Mix all ingredients making sure there are no lumps then chill

Fruit & Nut Chutney
"This recipe calls for dried apricot kernels, but almonds work equally well.

  • 1 pound of un sulphered dried apricots

  • 1/2 cup of apricot kernels or almonds

  • About a two inch (or equivalent) square of fresh ginger peeled and cut into medium sized pieces

  • 12 cloves of garlic peeled

  • 1 1/4 cups of red wine vinegar

  • 2 1/8 cups of brown sugar

  • 1/2 t. of cayenne pepper

  • 3/4 of a cup (un sulphered if available) golden raisins

  • 1/2 cup currants

  • level 1/2 t. of salt

Rinse dried apricots then cut into small chunks. Soak apricots with apricot kernels or almonds for 1 and a half hours in 4 cups of hot water. Meanwhile make a paste in food processor using half the vinegar, ginger and garlic. Add remaining vinegar and pour into stainless-steel sauce pan. When the soaking apricots and nuts are ready add, along with the water they are soaking in, to the pot along with sugar, and cayenne. Bring to the boil then simmer for half an hour. Stir to prevent burning. Add raisins and currants and continue to simmer for another half hour. Add salt and cook for 15 more minutes. Turn off heat and set pot aside to cool then store in chutney or kilner jars.

Nasturtium Seed Pickle
"Here is a recipe from an old British cook book from the fifties. Don't run screaming, it's not blood pudding or tripe - in fact it's an Indian recipe. In areas of Golden Gate Park great mats of bright orange and yellow Nasturtium flowers cover the ground between the trees. As most people know, these flowers make a colorful peppery addition to a salad, and the green leaves are stronger. The seed pods are also edible but quite strong. The pungent taste can be tamed somewhat using this pickling method. Use as you would capers. Great accents in chopped salad.
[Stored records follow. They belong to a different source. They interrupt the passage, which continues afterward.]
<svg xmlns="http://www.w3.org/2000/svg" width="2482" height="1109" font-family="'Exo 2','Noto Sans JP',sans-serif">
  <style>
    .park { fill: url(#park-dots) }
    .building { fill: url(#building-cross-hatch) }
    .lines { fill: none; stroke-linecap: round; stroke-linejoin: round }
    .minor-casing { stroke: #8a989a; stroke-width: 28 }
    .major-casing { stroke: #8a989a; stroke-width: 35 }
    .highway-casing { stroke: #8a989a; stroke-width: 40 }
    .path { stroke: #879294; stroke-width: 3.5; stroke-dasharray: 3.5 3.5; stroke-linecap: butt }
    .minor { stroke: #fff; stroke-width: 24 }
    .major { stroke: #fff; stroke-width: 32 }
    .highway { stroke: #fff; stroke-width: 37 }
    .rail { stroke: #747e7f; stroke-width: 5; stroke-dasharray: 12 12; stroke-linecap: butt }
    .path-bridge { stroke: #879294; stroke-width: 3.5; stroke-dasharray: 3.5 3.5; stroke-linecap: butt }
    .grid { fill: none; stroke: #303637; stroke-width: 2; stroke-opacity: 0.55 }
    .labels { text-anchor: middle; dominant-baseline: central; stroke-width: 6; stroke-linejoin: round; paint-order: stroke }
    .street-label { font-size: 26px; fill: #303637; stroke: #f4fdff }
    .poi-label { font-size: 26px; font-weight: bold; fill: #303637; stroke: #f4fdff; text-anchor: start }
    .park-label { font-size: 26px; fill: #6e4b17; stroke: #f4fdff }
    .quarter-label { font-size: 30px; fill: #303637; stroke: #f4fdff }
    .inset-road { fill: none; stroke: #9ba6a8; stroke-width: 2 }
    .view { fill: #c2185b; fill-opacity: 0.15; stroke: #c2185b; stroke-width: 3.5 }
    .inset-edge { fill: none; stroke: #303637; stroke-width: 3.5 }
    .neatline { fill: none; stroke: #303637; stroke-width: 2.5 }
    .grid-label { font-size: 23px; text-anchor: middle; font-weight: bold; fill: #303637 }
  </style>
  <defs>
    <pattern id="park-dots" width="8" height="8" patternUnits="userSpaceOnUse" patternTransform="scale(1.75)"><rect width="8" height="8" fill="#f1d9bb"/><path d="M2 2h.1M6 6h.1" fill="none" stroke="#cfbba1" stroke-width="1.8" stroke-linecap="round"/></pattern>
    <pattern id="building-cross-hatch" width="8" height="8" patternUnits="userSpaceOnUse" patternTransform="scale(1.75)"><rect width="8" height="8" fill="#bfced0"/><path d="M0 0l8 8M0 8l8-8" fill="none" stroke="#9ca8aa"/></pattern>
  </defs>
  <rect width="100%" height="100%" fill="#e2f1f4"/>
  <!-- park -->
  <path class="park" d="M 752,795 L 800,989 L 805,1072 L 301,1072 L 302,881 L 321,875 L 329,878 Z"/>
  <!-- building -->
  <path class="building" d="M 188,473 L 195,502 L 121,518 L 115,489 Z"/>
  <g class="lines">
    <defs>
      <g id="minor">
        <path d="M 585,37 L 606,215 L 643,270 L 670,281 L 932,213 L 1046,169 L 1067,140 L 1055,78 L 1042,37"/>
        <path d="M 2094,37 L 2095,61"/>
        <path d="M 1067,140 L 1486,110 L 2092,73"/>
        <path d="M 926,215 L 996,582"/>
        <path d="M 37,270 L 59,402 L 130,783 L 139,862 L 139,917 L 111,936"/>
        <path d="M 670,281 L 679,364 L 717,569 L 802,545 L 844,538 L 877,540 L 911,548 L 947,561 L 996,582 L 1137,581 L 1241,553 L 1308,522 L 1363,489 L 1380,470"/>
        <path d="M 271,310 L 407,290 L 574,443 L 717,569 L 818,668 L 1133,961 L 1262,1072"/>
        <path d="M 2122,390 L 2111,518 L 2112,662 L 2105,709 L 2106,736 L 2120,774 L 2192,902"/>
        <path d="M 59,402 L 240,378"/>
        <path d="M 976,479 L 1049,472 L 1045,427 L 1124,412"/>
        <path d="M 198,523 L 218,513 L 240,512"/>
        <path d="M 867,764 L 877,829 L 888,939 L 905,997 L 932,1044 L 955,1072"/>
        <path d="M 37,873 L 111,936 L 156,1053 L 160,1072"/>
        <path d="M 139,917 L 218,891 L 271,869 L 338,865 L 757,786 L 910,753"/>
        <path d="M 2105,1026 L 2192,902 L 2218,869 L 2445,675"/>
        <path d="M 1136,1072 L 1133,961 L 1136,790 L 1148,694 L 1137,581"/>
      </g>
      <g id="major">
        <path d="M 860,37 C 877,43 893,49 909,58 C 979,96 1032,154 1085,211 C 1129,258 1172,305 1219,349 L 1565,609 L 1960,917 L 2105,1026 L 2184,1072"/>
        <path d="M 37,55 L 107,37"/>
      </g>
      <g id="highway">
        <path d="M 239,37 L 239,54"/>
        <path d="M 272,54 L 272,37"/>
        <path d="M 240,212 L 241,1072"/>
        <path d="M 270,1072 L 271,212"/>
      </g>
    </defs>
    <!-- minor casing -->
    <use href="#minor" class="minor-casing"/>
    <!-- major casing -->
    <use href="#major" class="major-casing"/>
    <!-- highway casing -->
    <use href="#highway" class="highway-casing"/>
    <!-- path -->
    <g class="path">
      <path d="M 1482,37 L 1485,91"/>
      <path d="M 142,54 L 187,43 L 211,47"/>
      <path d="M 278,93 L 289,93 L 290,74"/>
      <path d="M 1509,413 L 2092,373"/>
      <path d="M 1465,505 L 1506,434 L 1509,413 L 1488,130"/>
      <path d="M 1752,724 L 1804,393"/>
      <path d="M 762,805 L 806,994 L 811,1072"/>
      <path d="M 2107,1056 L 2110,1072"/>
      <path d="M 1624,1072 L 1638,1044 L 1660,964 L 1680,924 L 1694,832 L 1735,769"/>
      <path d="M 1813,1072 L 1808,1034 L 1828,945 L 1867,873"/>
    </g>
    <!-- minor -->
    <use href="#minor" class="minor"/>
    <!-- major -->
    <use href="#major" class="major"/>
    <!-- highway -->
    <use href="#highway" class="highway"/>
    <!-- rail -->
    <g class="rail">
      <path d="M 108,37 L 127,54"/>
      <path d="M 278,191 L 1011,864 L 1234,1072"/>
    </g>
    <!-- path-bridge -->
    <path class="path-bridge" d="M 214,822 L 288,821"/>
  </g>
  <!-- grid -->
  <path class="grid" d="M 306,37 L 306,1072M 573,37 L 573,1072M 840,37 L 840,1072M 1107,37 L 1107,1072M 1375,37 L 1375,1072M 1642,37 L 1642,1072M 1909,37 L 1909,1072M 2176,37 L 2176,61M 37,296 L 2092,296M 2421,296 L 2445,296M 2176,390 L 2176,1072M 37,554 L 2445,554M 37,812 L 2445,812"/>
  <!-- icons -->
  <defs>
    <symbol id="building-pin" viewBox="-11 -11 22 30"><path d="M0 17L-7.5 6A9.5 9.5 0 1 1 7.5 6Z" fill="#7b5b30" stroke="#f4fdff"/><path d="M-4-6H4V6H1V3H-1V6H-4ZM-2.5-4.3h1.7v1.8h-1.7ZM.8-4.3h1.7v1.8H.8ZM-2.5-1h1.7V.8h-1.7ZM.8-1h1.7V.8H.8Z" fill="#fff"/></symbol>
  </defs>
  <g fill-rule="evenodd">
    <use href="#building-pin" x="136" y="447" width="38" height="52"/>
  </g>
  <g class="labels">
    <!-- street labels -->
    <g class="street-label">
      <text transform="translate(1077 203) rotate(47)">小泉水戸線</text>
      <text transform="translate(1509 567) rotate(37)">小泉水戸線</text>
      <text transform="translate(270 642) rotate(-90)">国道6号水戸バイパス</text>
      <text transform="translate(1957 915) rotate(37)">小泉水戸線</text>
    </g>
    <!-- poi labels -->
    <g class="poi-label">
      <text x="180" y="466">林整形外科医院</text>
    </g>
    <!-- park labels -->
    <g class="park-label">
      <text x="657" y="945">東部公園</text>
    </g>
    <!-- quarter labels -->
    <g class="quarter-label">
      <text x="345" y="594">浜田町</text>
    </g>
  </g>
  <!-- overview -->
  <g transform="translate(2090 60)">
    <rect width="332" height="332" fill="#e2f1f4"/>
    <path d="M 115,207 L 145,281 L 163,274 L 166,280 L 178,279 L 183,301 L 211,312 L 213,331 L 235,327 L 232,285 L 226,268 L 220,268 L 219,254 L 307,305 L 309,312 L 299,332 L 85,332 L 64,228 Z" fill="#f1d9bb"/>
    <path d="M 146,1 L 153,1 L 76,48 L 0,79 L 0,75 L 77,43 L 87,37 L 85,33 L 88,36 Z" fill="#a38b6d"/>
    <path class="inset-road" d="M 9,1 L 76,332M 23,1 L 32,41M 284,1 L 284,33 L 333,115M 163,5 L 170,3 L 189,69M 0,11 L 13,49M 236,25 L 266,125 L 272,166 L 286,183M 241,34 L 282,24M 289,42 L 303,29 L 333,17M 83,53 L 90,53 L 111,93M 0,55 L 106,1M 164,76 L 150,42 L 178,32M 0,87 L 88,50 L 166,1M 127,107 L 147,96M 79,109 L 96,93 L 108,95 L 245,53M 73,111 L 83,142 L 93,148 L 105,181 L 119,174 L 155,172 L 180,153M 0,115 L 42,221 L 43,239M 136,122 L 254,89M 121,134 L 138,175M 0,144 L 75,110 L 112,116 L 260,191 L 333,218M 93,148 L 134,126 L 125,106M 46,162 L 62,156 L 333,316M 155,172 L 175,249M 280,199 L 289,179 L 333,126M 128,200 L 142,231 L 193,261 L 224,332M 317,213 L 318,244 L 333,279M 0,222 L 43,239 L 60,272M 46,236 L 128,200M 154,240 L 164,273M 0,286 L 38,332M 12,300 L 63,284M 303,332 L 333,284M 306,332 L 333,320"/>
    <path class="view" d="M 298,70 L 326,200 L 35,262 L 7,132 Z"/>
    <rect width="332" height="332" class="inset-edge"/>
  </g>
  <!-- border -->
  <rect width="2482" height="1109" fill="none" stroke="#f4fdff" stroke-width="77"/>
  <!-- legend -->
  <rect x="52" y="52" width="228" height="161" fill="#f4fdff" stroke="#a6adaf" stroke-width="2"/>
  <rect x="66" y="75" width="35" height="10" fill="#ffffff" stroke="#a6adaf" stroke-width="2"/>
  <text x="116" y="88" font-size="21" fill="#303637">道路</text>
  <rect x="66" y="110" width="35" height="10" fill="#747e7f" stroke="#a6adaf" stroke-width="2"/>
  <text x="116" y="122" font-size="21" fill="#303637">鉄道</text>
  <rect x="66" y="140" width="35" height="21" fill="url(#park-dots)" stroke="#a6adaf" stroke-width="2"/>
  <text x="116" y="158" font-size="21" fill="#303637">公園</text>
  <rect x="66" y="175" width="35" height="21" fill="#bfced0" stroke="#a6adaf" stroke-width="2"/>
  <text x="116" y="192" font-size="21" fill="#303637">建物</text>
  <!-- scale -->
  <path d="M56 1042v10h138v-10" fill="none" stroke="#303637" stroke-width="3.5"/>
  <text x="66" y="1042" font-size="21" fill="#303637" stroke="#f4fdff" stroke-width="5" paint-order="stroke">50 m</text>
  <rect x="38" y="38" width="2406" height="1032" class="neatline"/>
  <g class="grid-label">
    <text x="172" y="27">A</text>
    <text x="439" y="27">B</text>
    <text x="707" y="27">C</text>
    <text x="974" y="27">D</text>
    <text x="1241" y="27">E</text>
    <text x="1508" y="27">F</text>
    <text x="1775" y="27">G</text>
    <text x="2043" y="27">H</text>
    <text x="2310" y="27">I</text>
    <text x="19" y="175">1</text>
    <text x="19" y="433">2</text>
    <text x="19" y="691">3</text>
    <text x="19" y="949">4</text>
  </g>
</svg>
  • 3/4 of a pound of green Nasturtium seeds

  • A pint of white wine vinegar

  • 2 oz. sliced onion

  • 1/8 oz cloves

  • 1/8 oz ground mace

  • 1/4 oz of sliced green chilies

  • Salt

Soak seeds in salt water for four days changing water each day. Boil spices, onions and chilies in vinegar for 15 minutes. Drain seeds and fill large jar then cover with vinegar/spice and add extra vinegar if needed to cover. Use after 3 months.